Wieder mal eine interessante Objektiv-OP für euch:
Ich war Kaffee trinken in der Stadt und ein älterer Herr fing mit mir ein Gespräch an wegen meiner Fotoausrüstung, es stellte sich heraus das er nicht mehr mit DSLR fotografiert und er gerade seine Sammlung aufgelöst hat, nur ein Meyer Görlitz hätte er noch und das wollte keiner haben weil es reparaturbedürfig ist.
Das weckte natürlich meinen " LBA Jagdtrieb" und ich fragte ein klein wenig nach, das Objektiv war komplett fest, vermutlich verharzt.

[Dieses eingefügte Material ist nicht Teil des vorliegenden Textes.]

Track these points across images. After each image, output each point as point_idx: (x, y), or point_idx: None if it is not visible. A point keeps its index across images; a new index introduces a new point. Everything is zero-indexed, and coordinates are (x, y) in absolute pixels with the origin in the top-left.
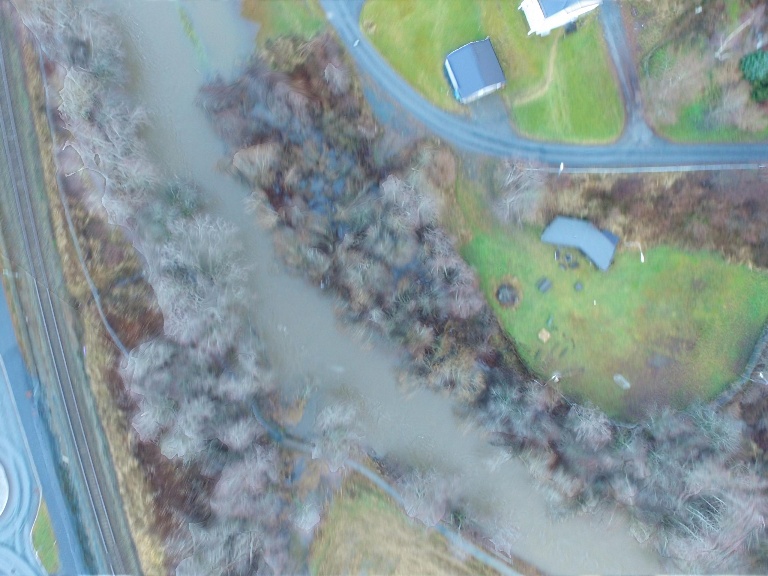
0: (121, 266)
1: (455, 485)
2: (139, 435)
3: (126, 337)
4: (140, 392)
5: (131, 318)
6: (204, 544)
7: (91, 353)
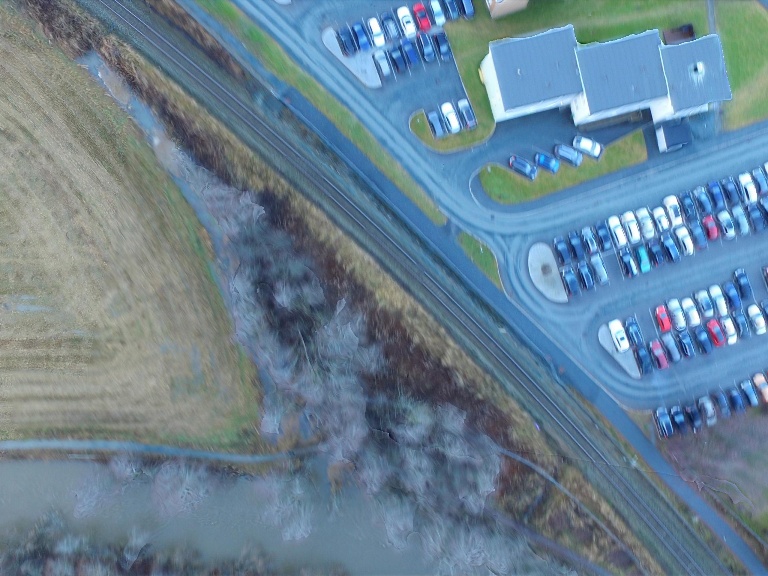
0: (548, 515)
1: (160, 507)
2: (455, 388)
3: (511, 461)
4: (473, 459)
5: (516, 479)
6: (348, 365)
7: (532, 431)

Als ich ihm um seine Telefonnummer bat, meinte er wohne quasi um die Ecke und wenn ich mag, hole er es eben.
Das Objektiv war extrem fest, als hätte jemand einen Kaugummi reingebracht, aber optisch war es noch ziemlich OK.
10 Minuten später hatte ich ein 29mm Meyer Görlitz für 10€ gekauft...
Soweit zur Vorgeschichte.
Für die unter euch die mich noch nicht so kennen, ich habe mir mal einen "Objektivbrutkasten" gebaut um entspannt und ziemlich staubfrei zu arbeiten.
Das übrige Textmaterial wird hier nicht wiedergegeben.